Acting Minister of Defense of Azerbaijan
- In office 17 February 1992 – 24 February 1992
- President: Ayaz Mutalibov
- Preceded by: Tajeddin Mehdiyev
- Succeeded by: Tahir Aliyev (acting)

Chief of General Staff of Azerbaijani Armed Forces
- In office September 1991 (officially from 22 January 1992) – May 1992
- Preceded by: office re-established
- Succeeded by: Colonel Rufat Amirov (acting)

Military service
- Branch/service: Azerbaijani Armed Forces
- Rank: Colonel General

= Shahin Musayev =

Shahin Musayev Kheyreddin oglu (Şahin Musayev Xeyrəddin oğlu) was the deputy Minister of Defense of Azerbaijan, Chief of Staff, and Acting Minister within a few weeks in January – February (unspecified), 1992.

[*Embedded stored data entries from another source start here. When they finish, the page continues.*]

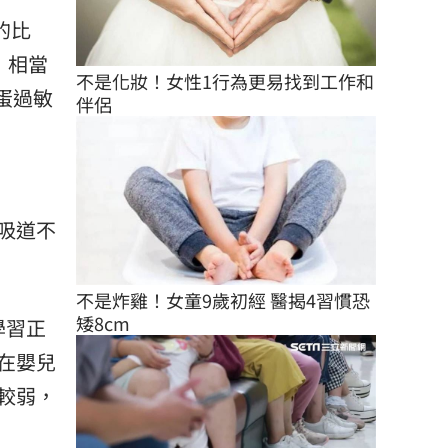
的比
，相當
不是化妝！女性1行為更易找到工作和
蛋過敏
伴侶
吸道不
不是炸雞！女童9歲初經 醫揭4習慣恐
矮8cm
學習正
在嬰兒
較弱，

==Acting Minister of Defense of Azerbaijan==
In late January – February 1992, Musayev serving as Deputy Minister of Defense of Azerbaijan, virtually assumed responsibilities of then the Minister of Defense, Tajeddin Mehdiyev who was in Nagorno-Karabakh most of the time, personally leading an unsuccessful Dashalty operation in the vicinity of Shusha and losing several villages of strategic importance, Karkijahan, Gushchular, Malibeyli and Garadaghly, within a few weeks. On 17 February 1992, with the fall of Garadaghly village of Khojavend Rayon where more than 70 Azerbaijani civilians died and shortly before the fall of Khojaly, Mehdiyev was officially removed from the post of Minister of Defense. The interim leadership of ministry was given to Chief of Staff, Shahin Musayev. He would then be replaced by the commander of forces in Aghdam Tahir Aliyev, in late February, 1992.

==Chief of Staff==
Colonel Musayev was Chief of General Staff of Azerbaijani Armed Forces from September 1991 (officially from 22 January). While a Chief of Staff, Musayev was also repeatedly accused of state treason. On 7 May 1992 he called commandant of Shusha, Elbrus Orujov and told him to clear the land mines in all entrances to Shusha and pull all the ammunition and military equipment back from the first positions allegedly because of visiting members of Red Cross and the Organization for Security and Co-operation in Europe. This facilitated advance of Armenian forces into the town the next day and Shusha fell on 8 May. While in Gubadly in mid of 1992, Musayev ordered the Azerbaijani population of Gubadly rayon to the leave town. He allegedly told the people in Gubadly that the surface-to-surface missiles were brought to Azerbaijan and that Shusha occupied in May 1992, would be shelled with these missiles and some could accidentally hit Gubadly. Colonel Nusrat Namazov, stationed in Gubadly refuted these claims and argued that then these missiles could instead be installed on heights around Gubadly and shot in the direction of Shusha and if they missed, they would hit Armenian positions in Khankendi located right next to Shusha. This was perceived as an act of treason in favor of Armenians and Musayev was apprehended by the locals but was released at Minister Rahim Gaziyev's insistence. He would later flee to Russia.

==General's plot==
Shahin Musayev was one of the masterminds of the so-called General's Plot to overthrow the government of President Heydar Aliyev. Musayev along with the other former Deputy Minister of Defense, Vahid Musayev and Faig Bakhishaliyev (Special Purpose Police Unit) were arrested and imprisoned in August 1995 on charges of organizing coup d'état by planning to shoot the presidential airplane down in a premeditated rocket attack in May 1995.